Advocacy Group Asks Lawmakers To Consider Raising Revenue To Balance Budget

Lawmakers and Gov. Dannel P. Malloy avoided increasing taxes last year when resolving a nearly $1 billion budget deficit, however, at least one advocacy group is asking them to reconsider a “cuts-only approach,” as they prepare to tackle a much larger budget deficit.

Connecticut Voices for Children is recommending that lawmakers broaden the sales tax base, reform the income and corporate tax structure, levy a tax on sugary beverages and institute a fee on corporations who don’t pay their employees a living wage. The group outlined $3 billion in tax increases in a new report.

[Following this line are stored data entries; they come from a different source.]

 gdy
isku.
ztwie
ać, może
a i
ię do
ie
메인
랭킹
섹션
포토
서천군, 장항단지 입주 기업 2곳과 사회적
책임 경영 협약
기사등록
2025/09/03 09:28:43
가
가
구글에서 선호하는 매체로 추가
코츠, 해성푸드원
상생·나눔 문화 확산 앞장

“A cuts-only {approach} may offer a short-term solution to the budget deficit, but does so at a significant cost to the long-term economic and social structure of the state,” Derek Thomas, a fiscal policy fellow at Connecticut Voices for Children, said in the report. “There are opportunities to invest in Connecticut’s future by modernizing an outdated sales tax system, strengthening taxes on corporations, and reforming wealth and income taxes.”

The report outlines three challenges with the current tax structure.

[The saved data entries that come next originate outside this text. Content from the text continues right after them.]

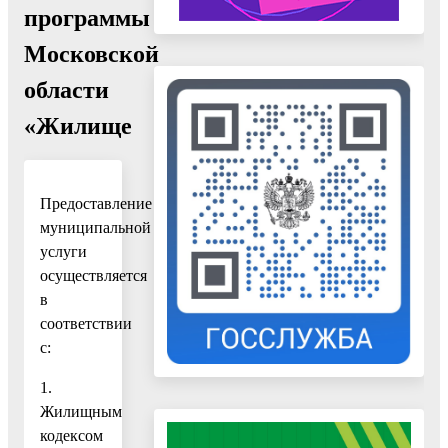
программы
Московской
области
«Жилище
Предоставление
муниципальной
услуги
осуществляется
в
соответствии
с:
1.
Жилищным
кодексом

It found that income tax collections on corporate profits in Connecticut have dropped from 13.2 percent of general fund revenue in 1991 to less than 4 percent of the overall tax collections in 2015, mainly due to the growth of tax credits or avoidance. Sales tax revenue also decreased from nearly one-third of total general fund revenue to 25.2 percent. The report argues it’s because the sales tax has failed to keep up to date with the economy in which people consume more services than goods.